# just sits down and wont move !



## jaimia (May 19, 2011)

ive been putting a lead on flossy every day for the past week to try and get her use to it for when she can go out but most of the time she just sits down looks scared and wont move not even for a treat, i have to stand her up then we move about 2 steps before she sits and wont move again, is there anything else i should be doing?


----------



## caradunne (Nov 29, 2010)

I remember it well! She was OK at first but started doing that after a few weeks. Jogging excitingly was the most effective way to get Izzy to move.

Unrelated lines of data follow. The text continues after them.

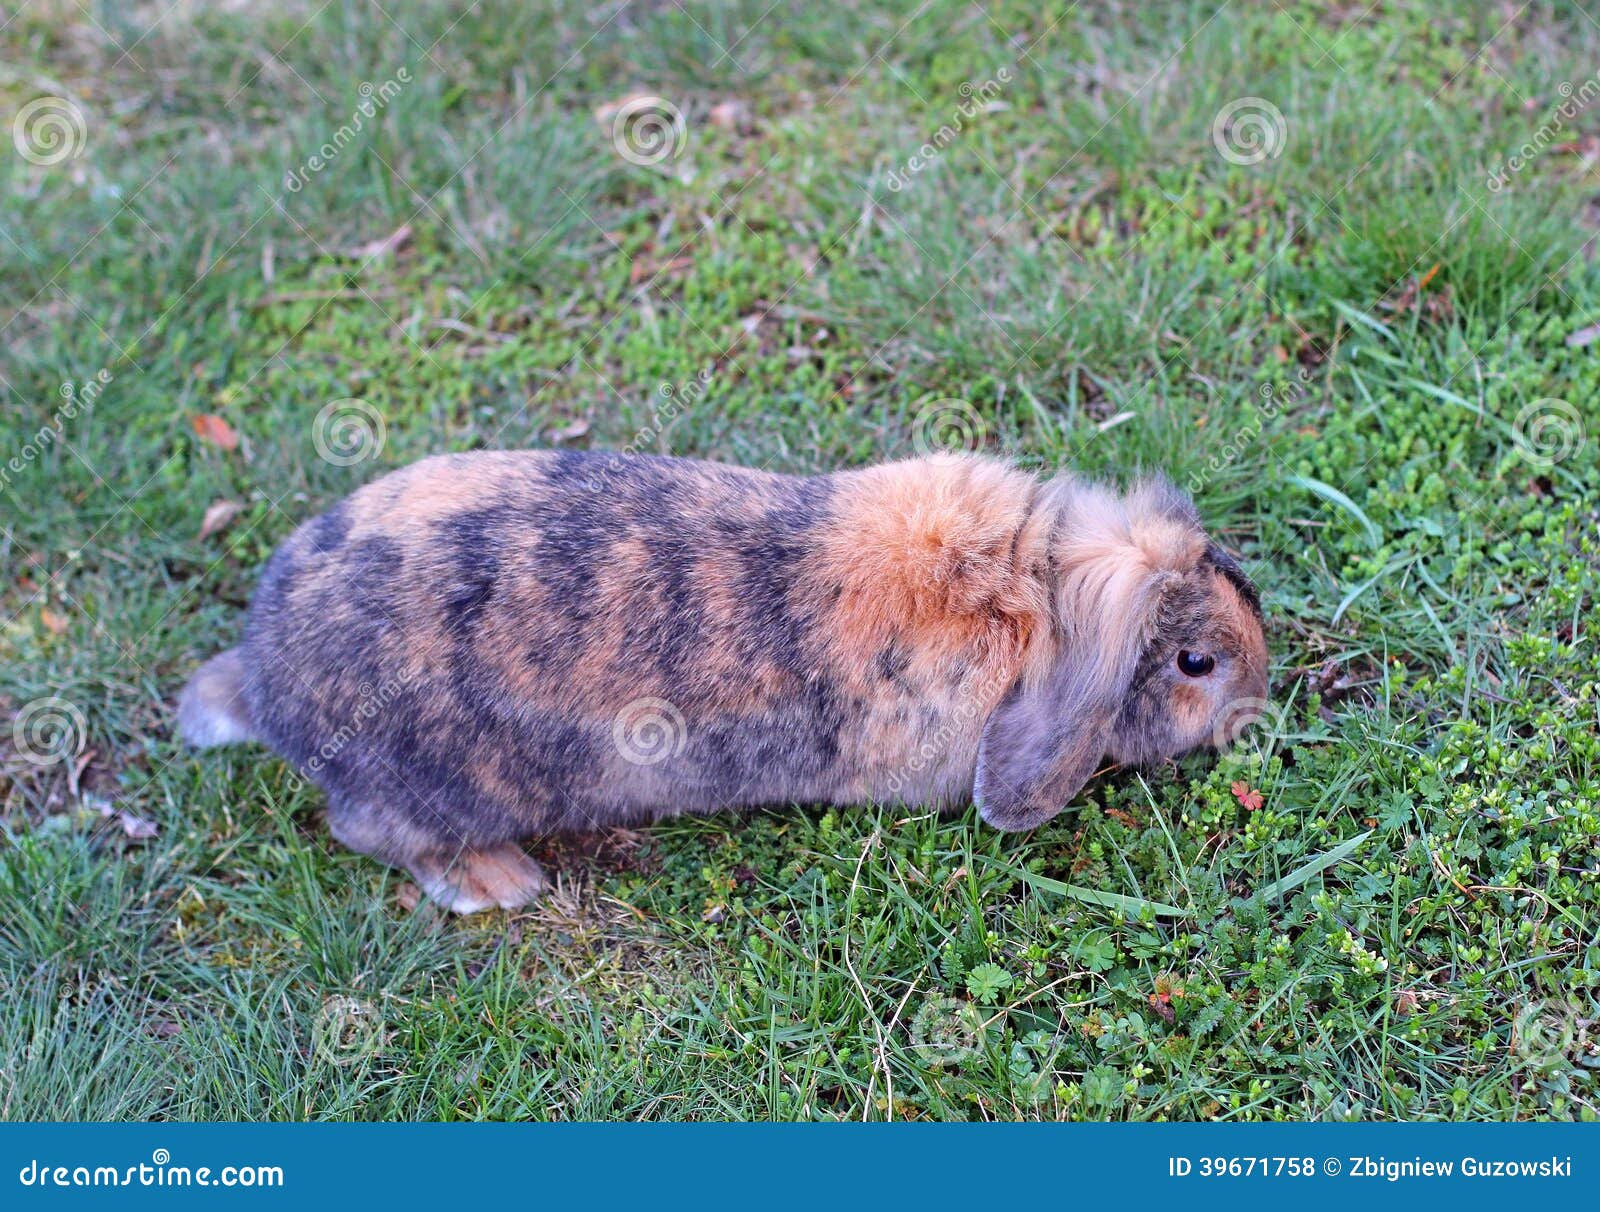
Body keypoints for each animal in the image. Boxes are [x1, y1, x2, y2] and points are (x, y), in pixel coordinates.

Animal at [178, 449, 1268, 913]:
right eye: (1195, 664)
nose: (1262, 692)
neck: (1030, 592)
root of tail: (266, 684)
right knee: (367, 832)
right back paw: (500, 884)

She grew out of it but it took a while, now she loves going out.


----------



## jaimia (May 19, 2011)

ive had my two youngest kids running in front of her but she still wont move and the poor little thing looks so scared i then feel really mean , guess i will just have to keep trying it with her


----------



## lady amanda (Nov 26, 2010)

Kepp trying and once she realizes the fun that she can have outdoors and that it isn't just a scarry place she will be pulling on the lead and we will see a new thread from you how to stop it  it'll be fine, she will love it soon


----------



## JulesB (Mar 6, 2011)

I found with Betty that if I put the lead on away from the door and then went to the door and opened it she was so scared she'd not get to come out to she'd forget about the lead and then run to the door!

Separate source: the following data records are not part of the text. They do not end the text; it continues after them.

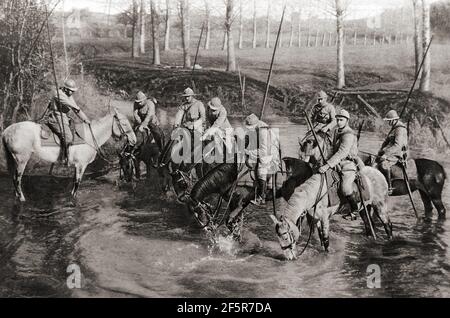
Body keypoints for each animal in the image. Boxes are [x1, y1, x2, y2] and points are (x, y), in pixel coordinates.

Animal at [1, 109, 136, 201]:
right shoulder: (81, 165)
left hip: (14, 160)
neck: (89, 137)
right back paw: (22, 198)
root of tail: (6, 131)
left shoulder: (77, 166)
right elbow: (77, 183)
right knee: (17, 179)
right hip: (21, 160)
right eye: (124, 123)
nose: (134, 140)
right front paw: (73, 198)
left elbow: (74, 182)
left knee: (13, 178)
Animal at [298, 132, 446, 219]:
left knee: (442, 211)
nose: (301, 159)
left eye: (308, 145)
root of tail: (440, 168)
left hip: (434, 195)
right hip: (424, 193)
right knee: (428, 209)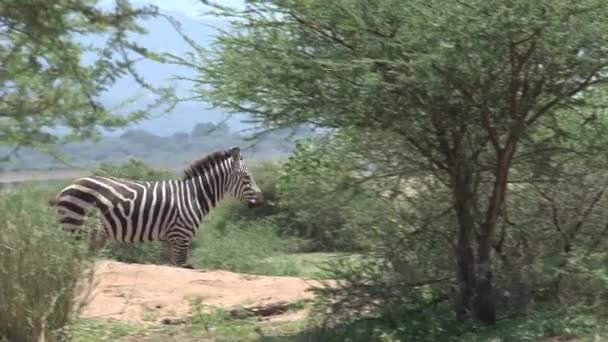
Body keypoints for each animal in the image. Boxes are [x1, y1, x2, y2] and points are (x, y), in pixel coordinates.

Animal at [48, 146, 262, 268]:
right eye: (247, 178)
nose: (257, 204)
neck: (194, 195)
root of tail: (67, 188)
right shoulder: (181, 238)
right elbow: (183, 268)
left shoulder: (168, 239)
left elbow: (167, 267)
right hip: (75, 227)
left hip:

I think they all struggle with the lead first of all. I think they say to just leave it on and let it trail around so they get used to it.

Once she gets used to going out for walks she'll love her lead as it means she gets a walk!


----------



## jaimia (May 19, 2011)

thanks, ill keep on with it and try not to look at her sad puppy dog eyes


----------



## Dylansmum (Oct 29, 2010)

I would suggest using really good treats like chicken, cheese or liver and rewarding every time she takes a step or two forwards. Also have you tried her with the lead just hanging without holding it so she gets used to the idea?


----------



## jaimia (May 19, 2011)

ive done the treat thing but will try with leaving the lead hanging, thanks for your help


----------



## weez74 (Feb 9, 2011)

Ah, poor thing. Let us know how you get on. I think I used to put the lead on Rosie in the house and let her get used to the feel of it (letting it hang, like the others have said), just for 5 minutes to begin with. And I seem to remember it was during fun, play times so she had other distractions. It seems like so long ago, but it wasn't!


----------



## DONNA (Jan 7, 2011)

weez74 said:


> Ah, poor thing. Let us know how you get on. I think I used to put the lead on Rosie in the house and let her get used to the feel of it (letting it hang, like the others have said), just for 5 minutes to begin with. And I seem to remember it was during fun, play times so she had other distractions. It seems like so long ago, but it wasn't!


I agree (not that i have my puppy yet!) but in all the books ive read it says put collar and lead on then distract them with a favourite toy and treat and play with them for a while and just keep doing it everyday ,they will get used to it in the end.


----------



## strof51 (Sep 26, 2009)

Having the same problem with Rosie. Can get her to walk using a treat, just wonder if its the weight of the clip because she is tiny. Going to get a clip to hang from her collar see if that helps.


----------



## jaimia (May 19, 2011)

i took Flossy out on the front lawn yesterday on her lead and for some reason she was great, we had no sitting down she was happy to keep walking round, dont know if its just because its a new place for her as shes only been in the back garden on her lead before but it worked ! X


----------



## Kez (May 1, 2011)

Ruby didn't like the collar so I swapped to a harness which shes fine with. If I left the lead dragging she would chew it! I just did plenty of 5 min sessions in the garden rewarding with treats. I also took her out a few times with the harness and collar on but carried her stick with it they grow up really quickly.


----------



## lady amanda (Nov 26, 2010)

I have read in a dog training book that, when your pup is old enough to go for a walk after all of its shots and things....just walk. be confident and start to go at a good pase. that way the dog has to keep up and is watching you for direction. The author of the book is Brad Patison. he is a little bit tough love at times but alot of his techniques worked for us in regards to walks and lose leash etc.


----------